Write out the text of all the records below with every "CSV" swapped for "XLSX", keeping everything else unchanged. Leave the pictures out of your answer.

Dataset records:
::::::::
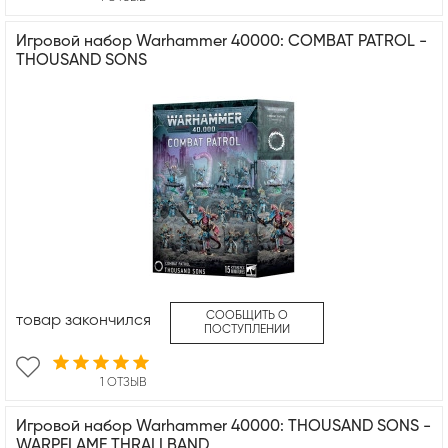
Игровой набор Warhammer 40000: COMBAT PATROL -
THOUSAND SONS
СООБЩИТЬ О
товар закончился
ПОСТУПЛЕНИИ
1 ОТЗЫВ
Игровой набор Warhammer 40000: THOUSAND SONS -
WARPFLAME THRALLBAND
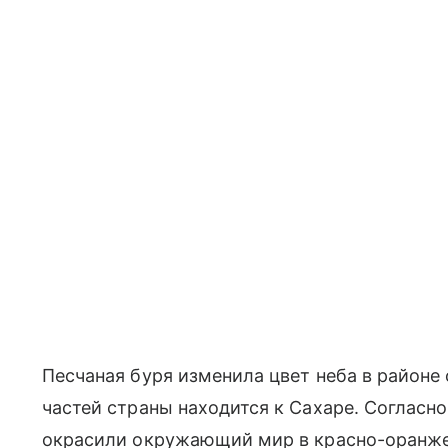
Песчаная буря изменила цвет неба в районе
частей страны находится к Сахаре. Согласн
окрасили окружающий мир в красно-оранже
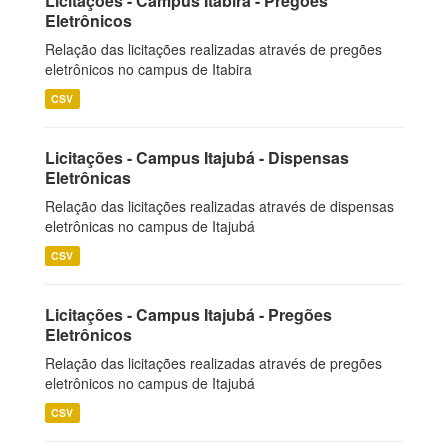
Licitações - Campus Itabira - Pregões
Eletrônicos
Relação das licitações realizadas através de pregões
eletrônicos no campus de Itabira
CSV
Licitações - Campus Itajubá - Dispensas
Eletrônicas
Relação das licitações realizadas através de dispensas
eletrônicas no campus de Itajubá
CSV
Licitações - Campus Itajubá - Pregões
Eletrônicos
Relação das licitações realizadas através de pregões
eletrônicos no campus de Itajubá
CSV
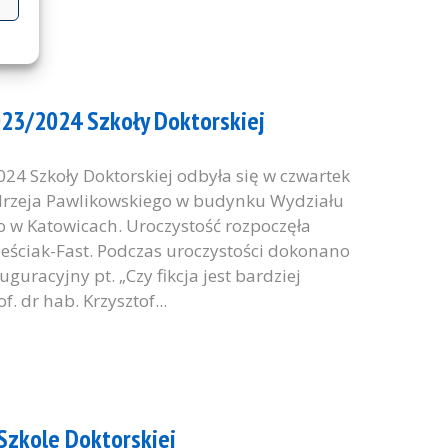
023/2024 Szkoły Doktorskiej
4 Szkoły Doktorskiej odbyła się w czwartek
ndrzeja Pawlikowskiego w budynku Wydziału
 w Katowicach. Uroczystość rozpoczęła
wieściak-Fast. Podczas uroczystości dokonano
uracyjny pt. „Czy fikcja jest bardziej
f. dr hab. Krzysztof...
Szkole Doktorskiej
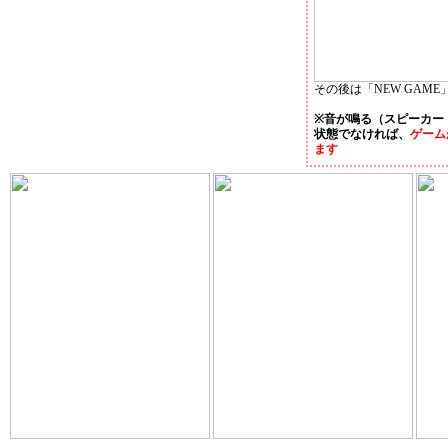
その後は「NEW GAM
※音が鳴る（スピーカー
状態でなければ、
ゲーム
ます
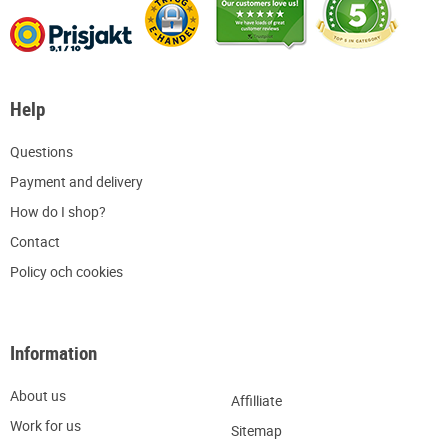
Help
Q
uestions
P
ayment and delivery
H
ow do I shop?
C
ontact
Policy och cookies
Information
About us
Affilliate
W
ork for us
Sitemap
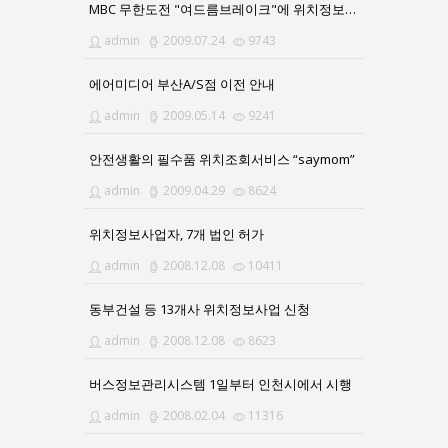
MBC 무한도전 "여드름브레이크"에 위치정보서비스 제공
admin
2009.07.24
9743
에어미디어 부산A/S점 이전 안내
admin
2009.05.14
9241
안전생활의 필수품 위치조회서비스 “saymom”
admin
2009.04.29
8624
위치정보사업자, 7개 법인 허가
admin
2008.12.08
10411
동부건설 등 13개사 위치정보사업 신청
admin
2008.12.08
8623
버스정보관리시스템 1일부터 인천시에서 시행
admin
2008.02.04
11316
::::::::
Answer section:
Игровой набор Warhammer 40000: COMBAT PATROL -
THOUSAND SONS
СООБЩИТЬ О
товар закончился
ПОСТУПЛЕНИИ
1 ОТЗЫВ
Игровой набор Warhammer 40000: THOUSAND SONS -
WARPFLAME THRALLBAND
Песчаная буря изменила цвет неба в районе
частей страны находится к Сахаре. Согласн
окрасили окружающий мир в красно-оранже
Licitações - Campus Itabira - Pregões
Eletrônicos
Relação das licitações realizadas através de pregões
eletrônicos no campus de Itabira
XLSX
Licitações - Campus Itajubá - Dispensas
Eletrônicas
Relação das licitações realizadas através de dispensas
eletrônicas no campus de Itajubá
XLSX
Licitações - Campus Itajubá - Pregões
Eletrônicos
Relação das licitações realizadas através de pregões
eletrônicos no campus de Itajubá
XLSX
023/2024 Szkoły Doktorskiej
4 Szkoły Doktorskiej odbyła się w czwartek
ndrzeja Pawlikowskiego w budynku Wydziału
 w Katowicach. Uroczystość rozpoczęła
wieściak-Fast. Podczas uroczystości dokonano
uracyjny pt. „Czy fikcja jest bardziej
f. dr hab. Krzysztof...
Szkole Doktorskiej
その後は「NEW GAM
※音が鳴る（スピーカー
状態でなければ、
ゲーム
ます
Help
Q
uestions
P
ayment and delivery
H
ow do I shop?
C
ontact
Policy och cookies
Information
About us
Affilliate
W
ork for us
Sitemap
MBC 무한도전 "여드름브레이크"에 위치정보서비스 제공
admin
2009.07.24
9743
에어미디어 부산A/S점 이전 안내
admin
2009.05.14
9241
안전생활의 필수품 위치조회서비스 “saymom”
admin
2009.04.29
8624
위치정보사업자, 7개 법인 허가
admin
2008.12.08
10411
동부건설 등 13개사 위치정보사업 신청
admin
2008.12.08
8623
버스정보관리시스템 1일부터 인천시에서 시행
admin
2008.02.04
11316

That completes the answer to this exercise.